Tissue microarray (TMA) is an amazing reward to the researchers and proved to be a boon to the field of Research and Pathology. Through this technology, thousands of samples can be analysed simultaneously thus saving time and manpower. It also opens windows to other techniques like immunohistochemistry, in situ hybrid dization, DNA, RNA and protein expression, cell assays etc. TMA has got several benefits against meager disadvantages. It is a versatile technique with definitive clinical and pathological applications.

Introduction

Tissue microarray [TMA] is a latest novelty in the area of pathologies and biomedical researches. The method was designed as a high-throughput molecular device that permits analysis of expression of several biomarkers simultaneously on thousands of tissue samples.1,2 Rationalisation of biomarkers using the conventional histopathological procedure is time consuming, laborious and pricey especially, when several markers are to be tested on various specimens. So, TMA is expected to surmount these substantial problems.3 Tissue microarrays are produced by harvesting cylindrical tissue cores from different paraffin donor blocks and re-embedding them in an array on a single recipient paraffin block such that multiple specimens can be analyzed at the same time thus, conserving resources by analysis of small-core biopsies of blocks rather than complete sections.1,4

Types of tissue microarray

Based upon their material of origin

  1. Tissue microarrays -if they are constructed from paraffin embedded material. This technique offers fine morphological details but can compromise antigenicity.5
  2. Resin Tissue microarrays- If the tissues are arrayed into a resin recipient block like glycol methacrylate resin. Resin tissue micro arrays provides enhanced tissue morphology along with good antigenicity and thin section preparation. It could be used as an better substitute for frozen and formaline fixed and paraffin embedded (FFPE) TMAs.5,6
  3. Cryoaarays- if they are constructed from frozen tissue. This newer technique was developed to overcome difficulty associated with antigenic alteration and mRNA degradation in case of FFPE tissues. Frozen tissues embedded in OCT compounds proved to give enhanced results with DNA, RNA and protein analyses.5,7
  4. TMAs have also been constructed from paraffin embedded cell lines or cell blocks.

Source records:
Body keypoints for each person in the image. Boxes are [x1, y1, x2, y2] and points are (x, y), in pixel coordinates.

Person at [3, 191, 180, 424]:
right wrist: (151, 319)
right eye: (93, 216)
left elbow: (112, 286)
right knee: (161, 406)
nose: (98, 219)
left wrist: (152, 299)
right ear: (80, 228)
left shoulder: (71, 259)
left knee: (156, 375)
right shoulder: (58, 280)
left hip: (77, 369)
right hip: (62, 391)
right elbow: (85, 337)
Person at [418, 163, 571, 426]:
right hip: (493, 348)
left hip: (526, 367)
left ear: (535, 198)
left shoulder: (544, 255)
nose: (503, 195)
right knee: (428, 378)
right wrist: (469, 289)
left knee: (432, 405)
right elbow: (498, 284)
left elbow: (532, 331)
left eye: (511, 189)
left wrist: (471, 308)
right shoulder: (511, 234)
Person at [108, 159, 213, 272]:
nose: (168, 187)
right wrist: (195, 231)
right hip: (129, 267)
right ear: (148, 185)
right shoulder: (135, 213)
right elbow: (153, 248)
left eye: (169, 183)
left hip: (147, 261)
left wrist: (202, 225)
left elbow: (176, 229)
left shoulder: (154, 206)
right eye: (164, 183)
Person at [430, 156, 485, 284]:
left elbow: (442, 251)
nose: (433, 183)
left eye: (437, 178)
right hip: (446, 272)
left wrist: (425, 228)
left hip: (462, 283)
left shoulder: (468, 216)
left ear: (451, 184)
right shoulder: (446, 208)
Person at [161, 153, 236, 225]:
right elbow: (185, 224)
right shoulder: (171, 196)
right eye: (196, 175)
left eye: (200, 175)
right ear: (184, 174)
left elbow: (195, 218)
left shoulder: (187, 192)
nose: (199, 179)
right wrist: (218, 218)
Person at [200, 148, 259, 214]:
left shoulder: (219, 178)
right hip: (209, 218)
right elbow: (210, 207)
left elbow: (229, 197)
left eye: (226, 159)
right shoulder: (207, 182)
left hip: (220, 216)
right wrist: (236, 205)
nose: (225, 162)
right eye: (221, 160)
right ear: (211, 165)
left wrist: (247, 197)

## EXERCISE 1
Answer these questions using the passage on tissue microarrays:
(a) What are the cylindrical tissue cores harvested from when tissue microarrays are produced?
(b) Which resin is given as an example of a resin recipient block?
(c) In what compounds are the frozen tissues embedded in cryoarrays?
## EXERCISE 2
Translate this sentence from the passage on tissue microarrays into Spanish: "Through this technology, thousands of samples can be analysed simultaneously thus saving time and manpower."

## PROBLEM SOLUTION 1
(a) They are harvested from different paraffin donor blocks.
(b) Glycol methacrylate resin.
(c) OCT compounds.

## PROBLEM SOLUTION 2
Mediante esta tecnología se pueden analizar miles de muestras de manera simultánea, lo que ahorra tiempo y mano de obra.